I Give Up

So, I highly suspect (again) I was just imagining the entire thing with the man I called Handsome.  I sent that message tonight and he seemed to not even notice, actually quite the opposite…  And then he seemed to be laughing when I was sad.  So, I must have created a romance in my mind out of truly amazing coincidences…    And I mean wow…  Those were some crazy coincidences.  Seriously…   I really got my hopes up.  It’s actually extremely disturbing to me how real they made things seem.

But…   I’ve been alone in it the entire time, most likely.  It’s been just an extension of…  me.  Just me.  All me…  Just like always.  Always...

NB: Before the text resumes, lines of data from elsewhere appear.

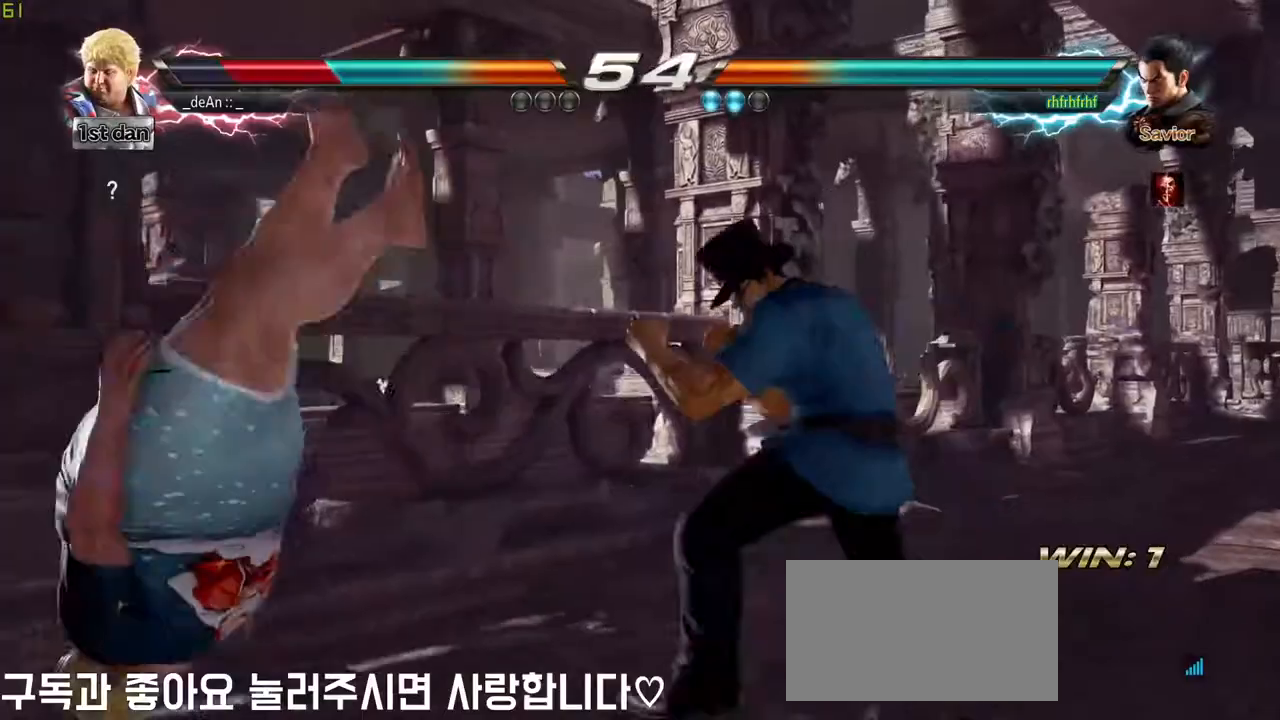
{"buttons": ["SQUARE"], "left_stick": "left", "events": [[83, "SQUARE", "down"], [367, "SQUARE", "up"], [433, "SQUARE", "down"]]}
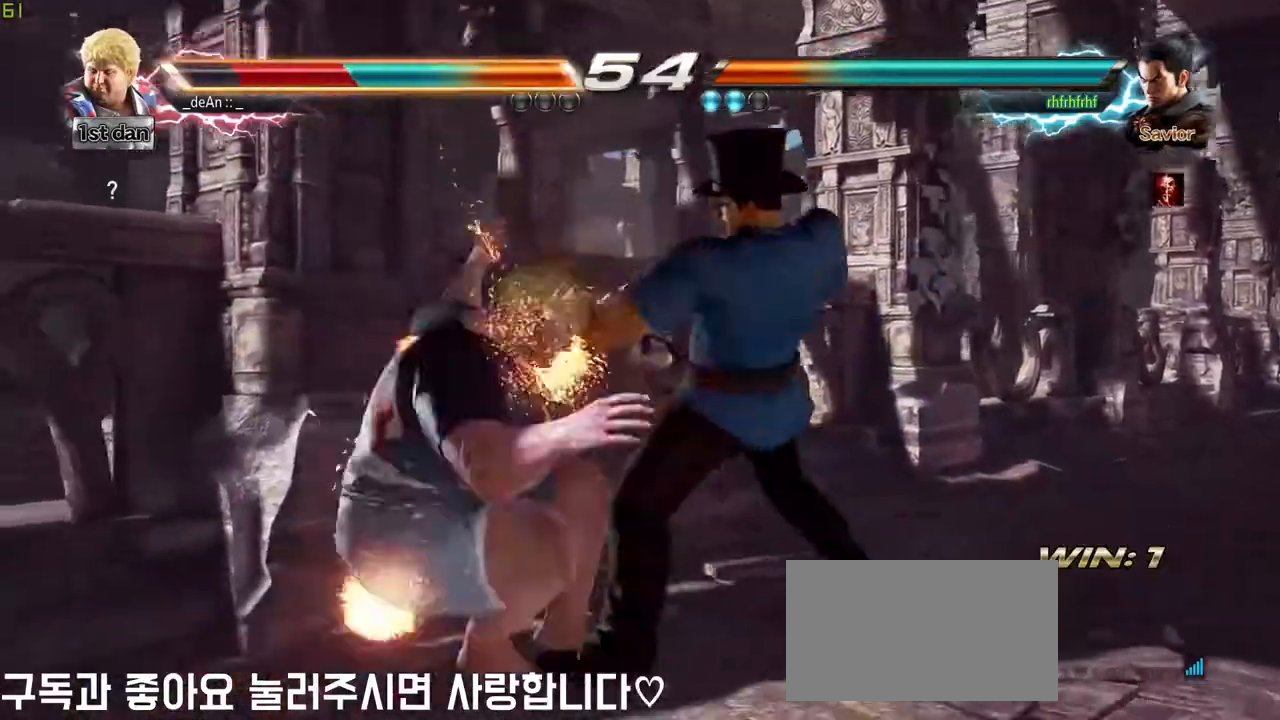
{"buttons": ["SQUARE"], "left_stick": "left", "events": [[67, "SQUARE", "up"], [133, "SQUARE", "down"], [250, "SQUARE", "up"], [333, "SQUARE", "down"], [450, "SQUARE", "up"], [500, "SQUARE", "down"]]}
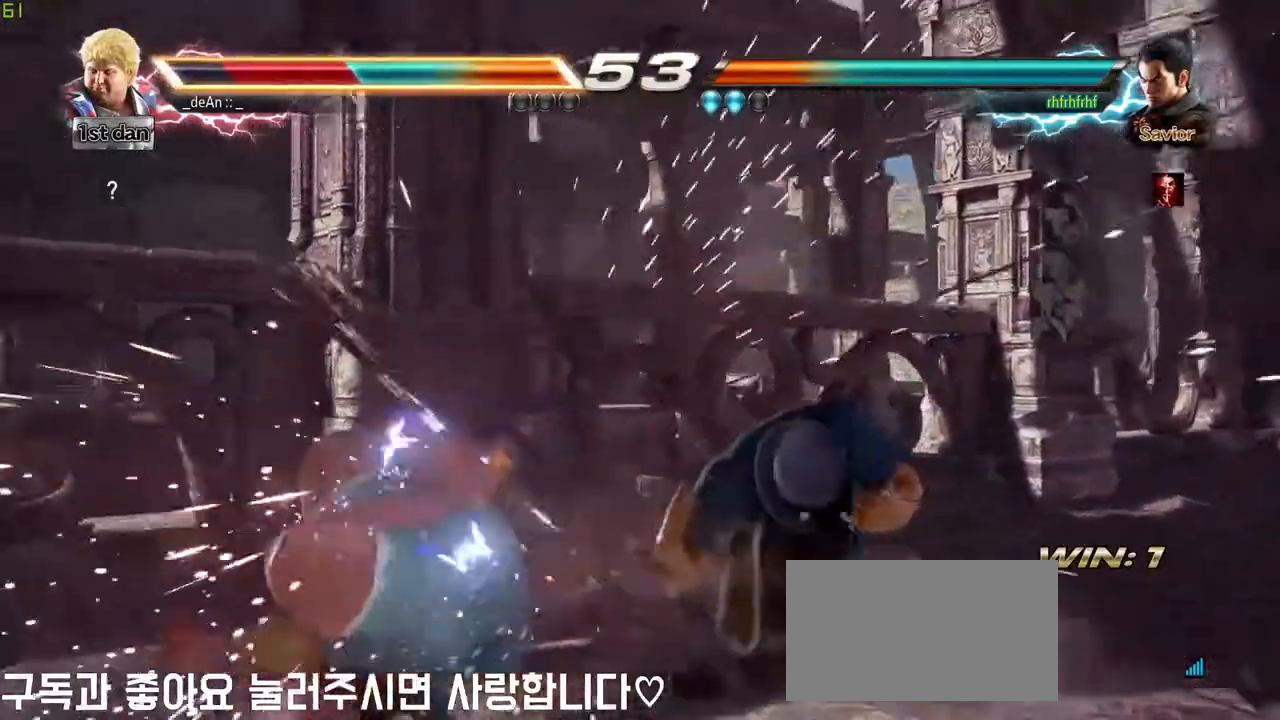
{"buttons": ["SQUARE"], "left_stick": "left", "events": [[117, "SQUARE", "up"], [200, "SQUARE", "down"], [300, "SQUARE", "up"], [367, "SQUARE", "down"]]}
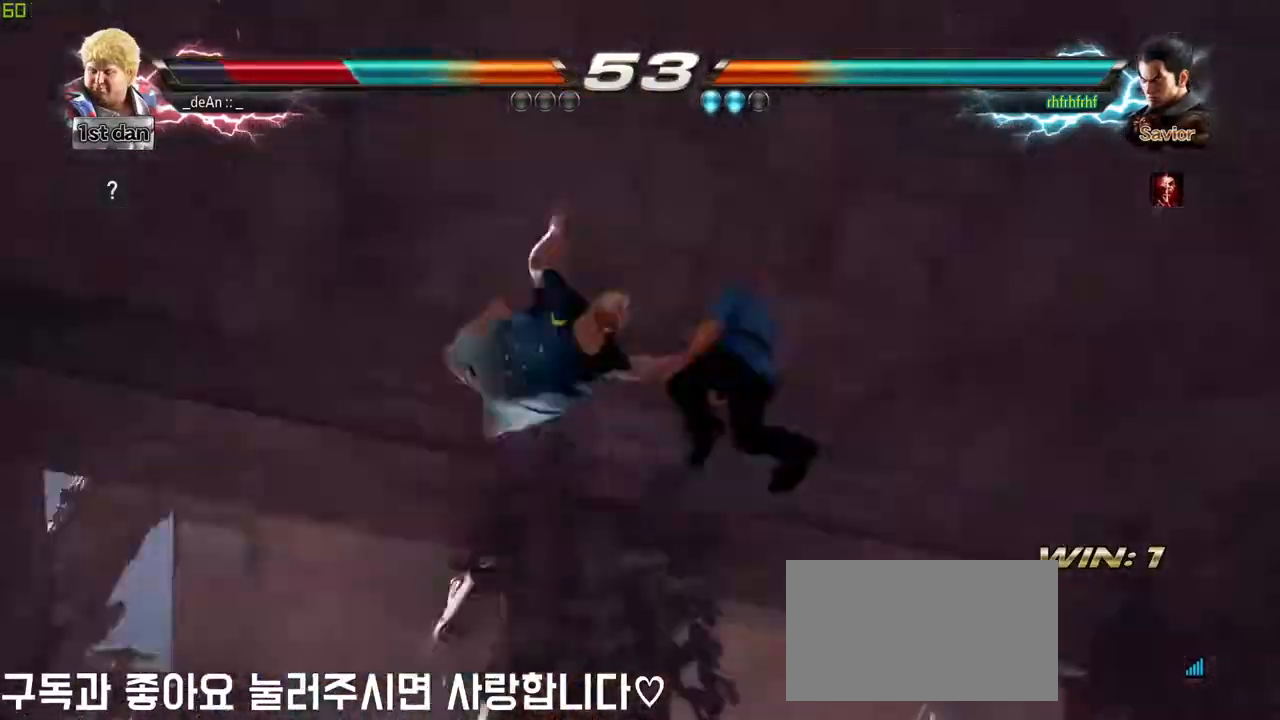
{"buttons": [], "left_stick": "left", "events": [[33, "SQUARE", "up"]]}
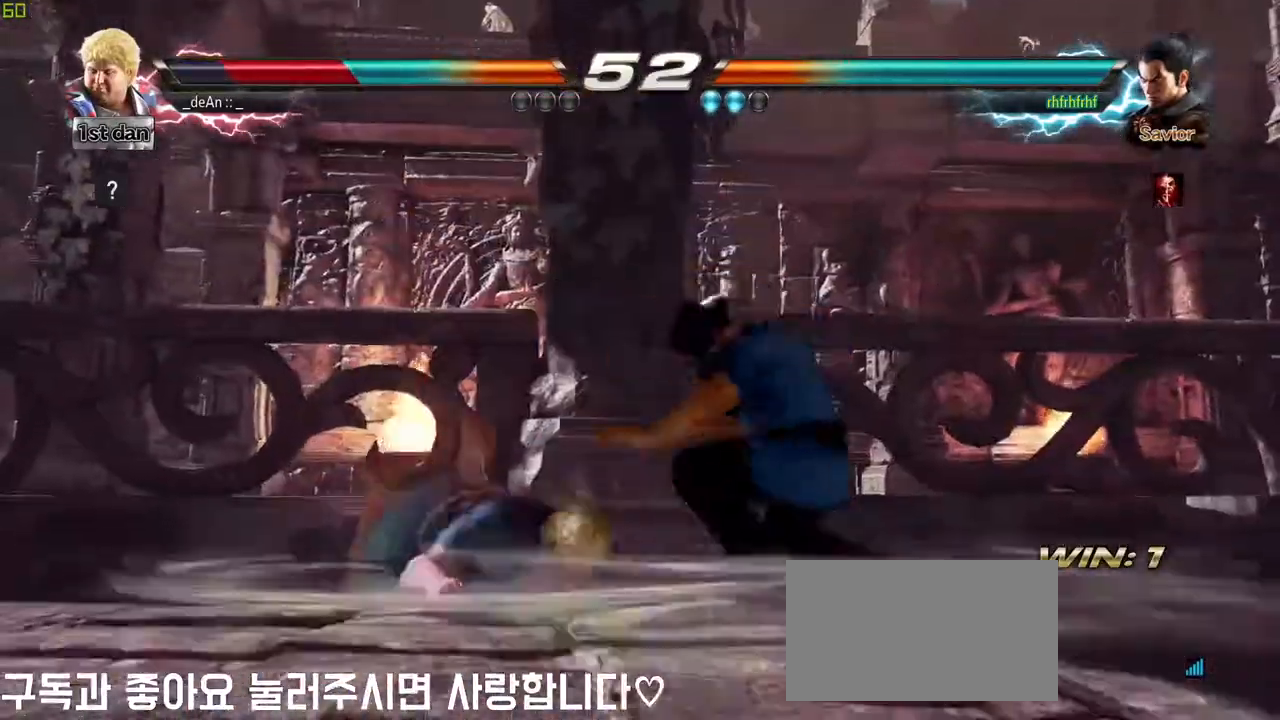
{"buttons": [], "left_stick": "left", "events": []}
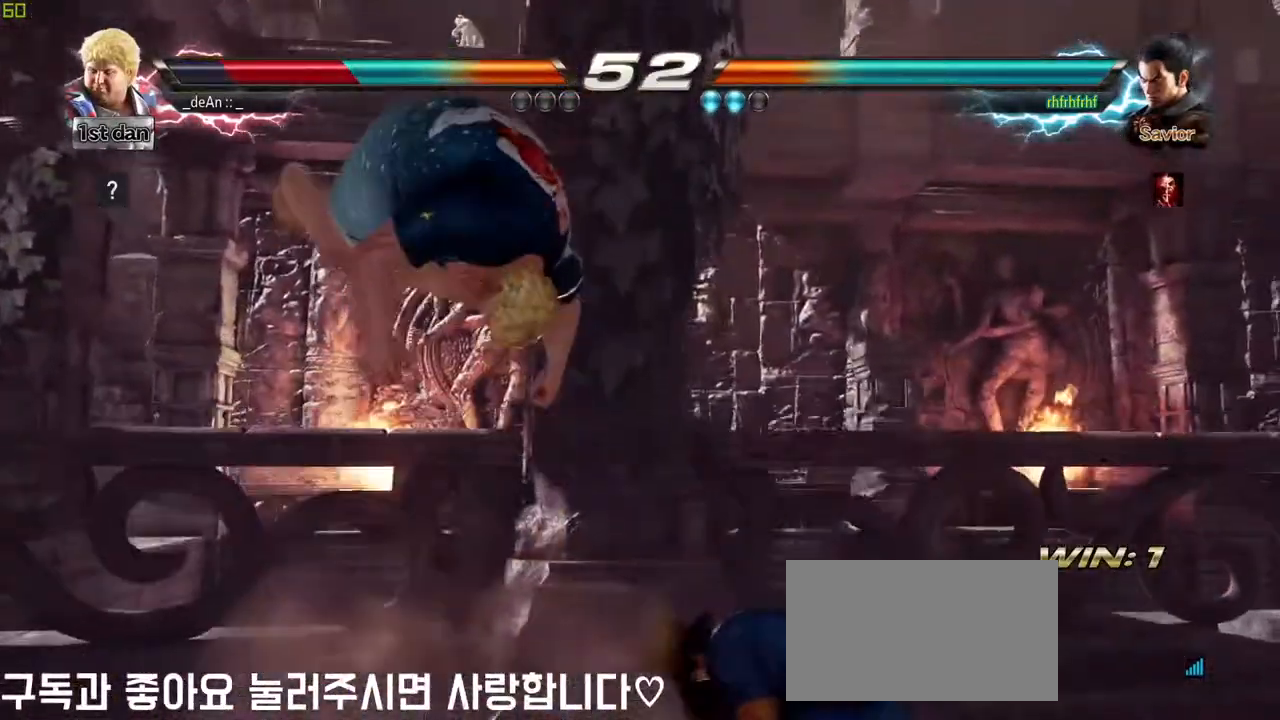
{"buttons": [], "left_stick": "left", "events": [[183, "SQUARE", "down"], [283, "SQUARE", "up"], [367, "SQUARE", "down"], [500, "SQUARE", "up"]]}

And if that sounds narcissistic, oh no…  Hahaha…   No.  It’s a mirthful sort of resignation to how totally miserable it is to often find yourself alone when it had seemed otherwise.

Handsome, I doubt you read this blog, but…  if you do you have my number now.  I don’t think I can keep hoping the way I was, and you can find me now if you want to…

Although, to be honest, if you never pursue me you basically leave me no choice but to assume you either were cruel and/or totally jaded (or even perversely jaded) or that I imagined everything, because if it wasn’t just in my mind you definitely gave me false hope…

I’m not going to lie, this definitely is soul crushing.  I can handle it, but it is…  deeply depressing.  I just wish for once I was able to find something that seemed beautiful and actually was…

But my life could be a million times worse, or I could just be dead.  And for my son’s sake I’m glad neither are true.